By David Alexander
WASHINGTON, Dec 18 (Reuters) - Iraqi security forces backed
by coalition warplanes repelled two major Islamic State
offensives this week in combat that showed Iraqi troops
increasingly are becoming "solid fighting forces," a U.S.
military official said on Friday.
In the most significant Islamic State military operation in
Iraq in seven months, a battalion-sized unit of some 500 Islamic
State militants attacked the Kurdish forward line in northern
Iraq, penetrating it in three locations before being stopped and
repelled, U.S. Army Colonel Steve Warren told a briefing.
The attack came a day after a company-sized unit of Islamic
State fighters using truck bombs tried to break through Iraqi
lines to Ramadi, briefly seizing the city's Palestine bridge
before being stopped and repelled, said Warren, a spokesman for
the U.S.-led military coalition.
"In each place ISIL was able to muster an offensive effort,
which tells us that they've still got some fight left in them.
However, and much more importantly, in each fight Iraqi forces
were able to rebuff ISIL's efforts," Warren told a Pentagon
teleconference, using an acronym for Islamic State.
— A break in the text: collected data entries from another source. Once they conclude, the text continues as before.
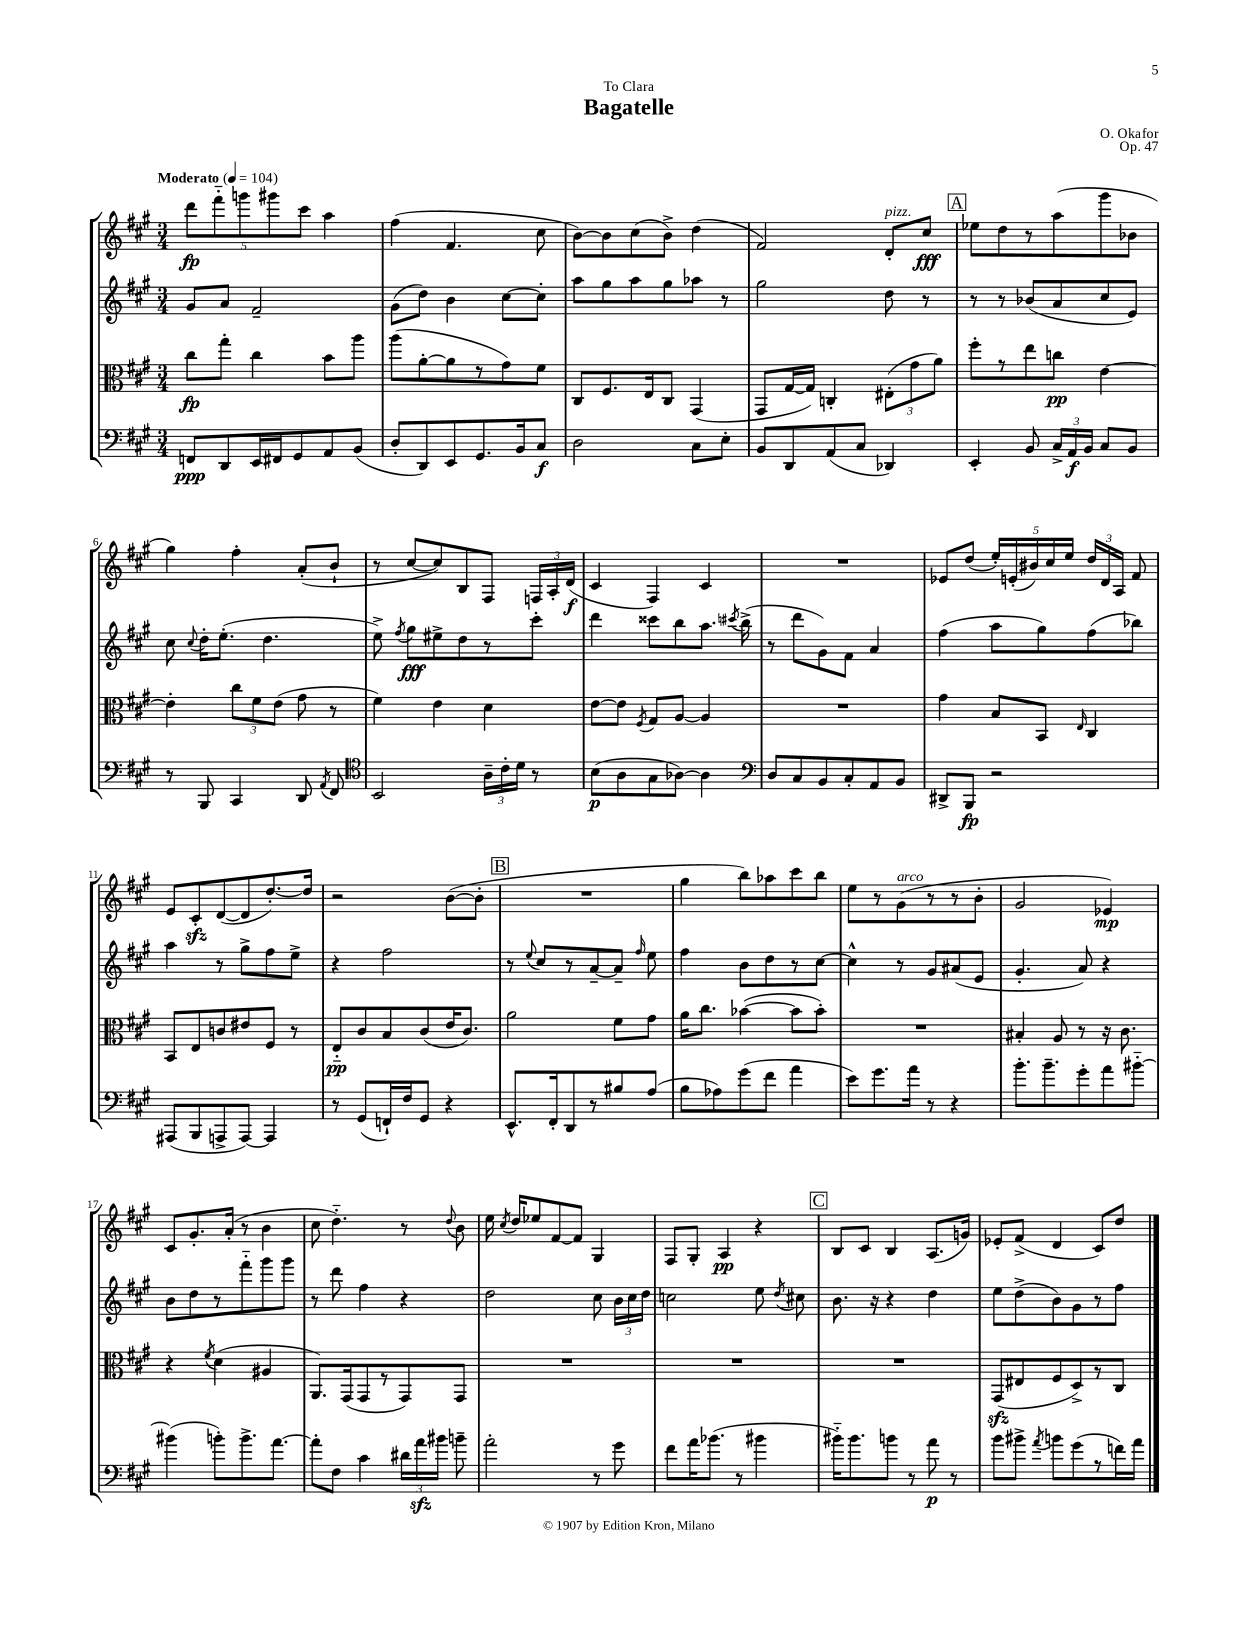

**kern	**dynam	**kern	**dynam	**kern	**dynam	**kern	**dynam
*part4	*part4	*part3	*part3	*part2	*part2	*part1	*part1
*staff4	*staff4	*staff3	*staff3	*staff2	*staff2	*staff1	*staff1
*clefF4	*	*clefC3	*	*clefG2	*	*clefG2	*
*k[f#c#g#]	*	*k[f#c#g#]	*	*k[f#c#g#]	*	*k[f#c#g#]	*
*M3/4	*	*M3/4	*	*M3/4	*	*M3/4	*
*MM104	*	*MM104	*	*MM104	*	*MM104	*
=1	=1	=1	=1	=1	=1	=1	=1
!	!	!	!	!	!	!LO:TX:a:B:t=Moderato	!
8FFn/L	ppp	8cc#\L	fp	8g#/L	.	10ddd\L	fp
.	.	.	.	.	.	10fff#\	.
8DD/	.	8gg#'\J	.	8a/J	.	.	.
.	.	.	.	.	.	10gggn\	.
16EE/L	.	4cc#\	.	2f#~/	.	.	.
.	.	.	.	.	.	10ggg#X\	.
16FF#X/J	.	.	.	.	.	.	.
8GG#/	.	.	.	.	.	.	.
.	.	.	.	.	.	10ccc#\J	.
8AA/	.	8b\L	.	.	.	4aa\	.
(8BB/J	.	8aa\J	.	.	.	.	.
=2	=2	=2	=2	=2	=2	=2	=2
8D'/L	.	(8aa\L	.	(8g#\L	.	(4ff#\	.
8DD/)	.	[8a'\	.	8dd\J)	.	.	.
8EE/	.	8a\]	.	4b\	.	4.f#/	.
8.GG#/	.	8r	.	.	.	.	.
.	.	8g#\)	.	[8cc#\L	.	.	.
16BB/k	.	.	.	.	.	.	.
8C#/J	f	8f#\J	.	8cc#'\J]	.	8cc#\	.
=3	=3	=3	=3	=3	=3	=3	=3
2D\	.	8C#/L	.	8aa\L	.	[8b\L)	.
.	.	8.F#/	.	8gg#\	.	8b\]	.
.	.	.	.	8aa\	.	(8cc#\	.
.	.	16E/k	.	.	.	.	.
.	.	8C#/J	.	8gg#\	.	8b^\J)	.
8C#\L	.	(4GG#/	.	8aa-X\J	.	(4dd\	.
8E'\J	.	.	.	8r	.	.	.
=4	=4	=4	=4	=4	=4	=4	=4
8BB/L	.	8GG#/L	.	2gg#\	.	2f#/)	.
8DD/	.	[16G#/L	.	.	.	.	.
.	.	16G#/JJ])	.	.	.	.	.
(8AA/	.	4Cn'/	.	.	.	.	.
8C#/J	.	.	.	.	.	.	.
!	!	!	!	!	!	!LO:TX:a:i:t=pizz.	!
4DD-X/)	.	(12E#X'\L	.	8dd\	.	8d'/L	.
.	.	12g#\	.	.	.	.	.
.	.	.	.	8r	.	8cc#/J	fff
.	.	12a\J)	.	.	.	.	.
!!LO:REH:place=s1:t=A
=5	=5	=5	=5	=5	=5	=5	=5
4EE'/	.	8ff#'\L	.	8r	.	8ee-X\L	.
.	.	8r	.	8r	.	8dd\	.
8BB/	.	8ee\	.	(8b-X/L	.	8r	.
24C#^/LL	.	8ccn\J	pp	8a/	.	(8aa\	.
24AA/	f	.	.	.	.	.	.
24BB/JJ	.	.	.	.	.	.	.
8C#/L	.	[4e\	.	8cc#/	.	8ggg#\	.
8BB/J	.	.	.	8e/J)	.	8b-X\J	.
!!LO:LB:g=z
=6	=6	=6	=6	=6	=6	=6	=6
8r	.	4e'\]	.	8cc#\	.	4gg#\)	.
.	.	.	.	8qqcc#/	.	.	.
8BBB/	.	.	.	16dd'\KL	.	.	.
.	.	.	.	(8.ee'\J	.	.	.
4CC#/	.	12cc#\L	.	.	.	4ff#'\	.
.	.	12f#\	.	.	.	.	.
.	.	.	.	4.dd\	.	.	.
.	.	(12e\J	.	.	.	.	.
8DD/	.	8g#\	.	.	.	(8a'/L	.
8qAA/	.	.	.	.	.	.	.
8FF#/	.	8r	.	.	.	8b`/J	.
=7	=7	=7	=7	=7	=7	=7	=7
*clefC4	*	*	*	*	*	*	*
2BB/	.	4f#\)	.	8ee^\)	.	8r	.
.	.	.	.	8qff#/	.	.	.
.	.	.	.	8gg#\L	fff	[8cc#/L	.
.	.	4e\	.	8ee#X^\	.	8cc#/])	.
.	.	.	.	8dd\	.	8B/	.
24A~\LL	.	4d\	.	8r	.	8F#/J	.
24c#'\	.	.	.	.	.	.	.
24d\JJ	.	.	.	.	.	.	.
8r	.	.	.	8ccc#'\J	.	24Fn/LL	.
.	.	.	.	.	.	24A'/	.
.	.	.	.	.	.	(24d/JJ	f
=8	=8	=8	=8	=8	=8	=8	=8
(8B\L	p	[8e\L	.	4ddd\	.	4c#/	.
8A\	.	8e\J]	.	.	.	.	.
.	.	8qF#/	.	.	.	.	.
8G#\	.	8G#/L	.	8ccc##X\L	.	4F#/)	.
[8A-X\J)	.	[8A/J	.	8bb\	.	.	.
4A-\]	.	4A/]	.	8.aa\J	.	4c#/	.
.	.	.	.	8qccc#X/	.	.	.
.	.	.	.	(16bb^\	.	.	.
=9	=9	=9	=9	=9	=9	=9	=9
*clefF4	*	*	*	*	*	*	*
8D/L	.	2.r	.	8r	.	2.r	.
8C#/	.	.	.	8ddd\L	.	.	.
8BB/	.	.	.	8g#\)	.	.	.
8C#'/	.	.	.	8f#\J	.	.	.
8AA/	.	.	.	4a/	.	.	.
8BB/J	.	.	.	.	.	.	.
=10	=10	=10	=10	=10	=10	=10	=10
8DD#X^/L	.	4g#\	.	(4ff#\	.	8e-X/L	.
8BBB/J	fp	.	.	.	.	(8dd/J	.
2r	.	8B/L	.	8aa\L	.	20ee'/LL)	.
.	.	.	.	.	.	(20en'/	.
.	.	.	.	.	.	20b#X/)	.
.	.	8BB/J	.	8gg#\)	.	.	.
.	.	.	.	.	.	20cc#/	.
.	.	.	.	.	.	20ee/JJ	.
.	.	16qqE/	.	.	.	.	.
.	.	4C#/	.	(8ff#\	.	24dd/LL	.
.	.	.	.	.	.	24d/	.
.	.	.	.	.	.	24A/JJ	.
.	.	.	.	8bb-X\J)	.	8f#/	.
!!LO:LB:g=z
=11	=11	=11	=11	=11	=11	=11	=11
(8AAA#X/L	.	8BB/L	.	4aa\	.	8e/L	.
8BBB/	.	8E/	.	.	.	8c#zz'/	.
8AAAn^/	.	8cn/	.	8r	.	([8d/	.
[8AAA/J)	.	8e#X/	.	8gg#^\L	.	8d/]	.
4AAA/]	.	8F#/J	.	8ff#\	.	[8.dd'/)	.
.	.	8r	.	8ee^\J	.	.	.
.	.	.	.	.	.	16dd/Jk]	.
=12	=12	=12	=12	=12	=12	=12	=12
8r	.	8E/L	pp	4r	.	2r	.
(8GG#/L	.	8c#/	.	.	.	.	.
16FFn`/L)	.	8B/	.	2ff#\	.	.	.
16F#/J	.	.	.	.	.	.	.
8GG#/J	.	(8c#/	.	.	.	.	.
4r	.	16e/K	.	.	.	([8b\L	.
.	.	8.c#/J)	.	.	.	.	.
.	.	.	.	.	.	8b'\J]	.
!!LO:REH:place=s1:t=B
=13	=13	=13	=13	=13	=13	=13	=13
8.EE^^/L	.	2a\	.	8r	.	2.r	.
.	.	.	.	8qqee/	.	.	.
.	.	.	.	8cc#/L	.	.	.
16FF#'/k	.	.	.	.	.	.	.
8DD/	.	.	.	8r	.	.	.
8r	.	.	.	[8a~/	.	.	.
8B#X/	.	8f#\L	.	8a~/J]	.	.	.
.	.	.	.	16qqff#/	.	.	.
(8A/J	.	8g#\J	.	8ee\	.	.	.
=14	=14	=14	=14	=14	=14	=14	=14
8B\L	.	16a\KL	.	4ff#\	.	4gg#\	.
.	.	8.cc#\J	.	.	.	.	.
8A-X\)	.	.	.	.	.	.	.
(8g#\	.	([4b-X\	.	8b\L	.	8bb\L)	.
8f#\J	.	.	.	8dd\	.	8aa-X\	.
4a\	.	8b-\L]	.	8r	.	8ccc#\	.
.	.	8b-'\J)	.	[8cc#\J	.	8bb\J	.
=15	=15	=15	=15	=15	=15	=15	=15
8e\L)	.	2.r	.	4cc#^^\]	.	8ee\L	.
8.g#\	.	.	.	.	.	8r	.
!	!	!	!	!	!	!LO:TX:a:i:t=arco	!
.	.	.	.	8r	.	(8g#\	.
16a\Jk	.	.	.	.	.	.	.
8r	.	.	.	8g#/L	.	8r	.
4r	.	.	.	(8a#X/	.	8r	.
.	.	.	.	8e/J	.	8b'\J	.
=16	=16	=16	=16	=16	=16	=16	=16
8.b'\L	.	4B#X'/	.	4.g#'/	.	2g#/	.
8.b~\	.	.	.	.	.	.	.
.	.	8A/	.	.	.	.	.
8g#'\	.	8r	.	8a/)	.	.	.
8a\	.	16r	.	4r	.	4e-X/)	mp
.	.	8.c#\	.	.	.	.	.
[8b#X\J	.	.	.	.	.	.	.
!!LO:LB:g=z
=17	=17	=17	=17	=17	=17	=17	=17
(4b#X\]	.	4r	.	8b\L	.	8c#/L	.
.	.	.	.	8dd\	.	8.g#'/	.
.	.	8qf#/	.	.	.	.	.
8bn'\L)	.	(4d\	.	8r	.	.	.
.	.	.	.	.	.	(16a'/Jk	.
8.b^\	.	.	.	8fff#\	.	8r	.
.	.	4A#X/	.	8ggg#\	.	4b\	.
[8.a\J	.	.	.	.	.	.	.
.	.	.	.	8ggg#\J	.	.	.
=18	=18	=18	=18	=18	=18	=18	=18
8a'\L]	.	8.AA/L)	.	8r	.	8cc#\	.
8F#\J	.	.	.	8ddd\	.	4.dd\)	.
.	.	(16GG#/k	.	.	.	.	.
4c#\	.	8GG#/	.	4ff#\	.	.	.
.	.	8r	.	.	.	.	.
24d#X\LL	.	8GG#/)	.	4r	.	8r	.
24azz\	.	.	.	.	.	.	.
24b#X\JJ	.	.	.	.	.	.	.
.	.	.	.	.	.	8qqdd/	.
8bn~\	.	8GG#/J	.	.	.	8b\	.
=19	=19	=19	=19	=19	=19	=19	=19
2a'\	.	2.r	.	2dd\	.	16ee\	.
.	.	.	.	.	.	8qcc#/	.
.	.	.	.	.	.	16dd/KL	.
.	.	.	.	.	.	8ee-X/	.
.	.	.	.	.	.	[8f#/	.
.	.	.	.	.	.	8f#/J]	.
8r	.	.	.	8cc#\	.	4G#/	.
8g#\	.	.	.	24b\LL	.	.	.
.	.	.	.	24cc#\	.	.	.
.	.	.	.	24dd\JJ	.	.	.
=20	=20	=20	=20	=20	=20	=20	=20
8f#\L	.	2.r	.	2ccn\	.	8F#/L	.
16a\K	.	.	.	.	.	8G#'/J	.
(8.b-X\J	.	.	.	.	.	.	.
.	.	.	.	.	.	4A/	pp
8r	.	.	.	.	.	.	.
4b#X\	.	.	.	8ee\	.	4r	.
.	.	.	.	8qdd/	.	.	.
.	.	.	.	8cc#X\	.	.	.
!!LO:REH:place=s1:t=C
=21	=21	=21	=21	=21	=21	=21	=21
16b#X\KL)	.	2.r	.	8.b\	.	8B/L	.
8.b#\	.	.	.	.	.	.	.
.	.	.	.	.	.	8c#/J	.
.	.	.	.	16r	.	.	.
8bn\J	.	.	.	4r	.	4B/	.
8r	.	.	.	.	.	.	.
8a\	p	.	.	4dd\	.	(8.A/L	.
8r	.	.	.	.	.	.	.
.	.	.	.	.	.	16gn/Jk)	.
=22	=22	=22	=22	=22	=22	=22	=22
8b\L	.	(8GG#zz/L	.	8ee\L	.	8e-X'/L	.
8b#X^\J	.	8E#X/	.	(8dd^\	.	(8f#^/J	.
8qa/	.	.	.	.	.	.	.
8bn\L	.	8F#/	.	8b\)	.	4d/	.
(8g#\	.	8D^/)	.	8g#\	.	.	.
8r	.	8r	.	8r	.	8c#/L)	.
16fn\L)	.	8C#/J	.	8ff#\J	.	8dd/J	.
16a\JJ	.	.	.	.	.	.	.
==	==	==	==	==	==	==	==
*-	*-	*-	*-	*-	*-	*-	*-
"This is still a war ... so we shouldn't be Pollyanna-ish
about that," he added. "On the other hand, what this tells us
also is that the forces we're aligned with ... are now becoming
solid fighting forces."
The fight in northern Iraq began at 4:17 p.m. local time on
Wednesday when Islamic State fighters in small groups using
filtration tactics opened fire with rockets on a peshmerga
position near the village of Bashiqa, not far from the town of
Tal Aswad, Warren said.
The rocket fire kicked off the attack by a battalion-sized
force of fighters that temporarily broke through the Kurdish
lines at Tal Aswad, Bashiqa and Nawaran using construction
vehicles like excavators to breach berms and other defensive
positions, he said.
Warplanes from five coalition countries responded with
overnight air strikes, dropping about 100 precision munitions
that destroyed the construction vehicles, killed nearly 200
militants and slowed the attack until peshmerga forces regrouped
and repelled them the following morning, Warren said.
Canadian forces at a headquarters unit several miles behind
the Kurdish lines contributed mortar fire to help the peshmerga
stop the Islamic State fighters, Warren said. While U.S. forces
are advising the peshmerga in some areas, they were 15 miles (25
km) or more from this fight, he added.
"This is the most significant attack that the enemy has been
able to mount, really since Ramadi (was captured in May). And if
this is all they've got, things are going to begin to get worse
and worse for this enemy," Warren said.
The initial Islamic State attack on Ramadi on Tuesday
morning broke through Iraqi defenses on the Palestine bridge
north of the city, opening the way toward the military's Anbar
operations center, Warren said.
But Iraqi troops were able to regroup, stop the attack and
destroy Islamic State's truck bombs before they could damage the
operations center, Warren said. With coalition air support, they
were able to counterattack and regain control of the bridge.
Some 59 Islamic State fighters were killed.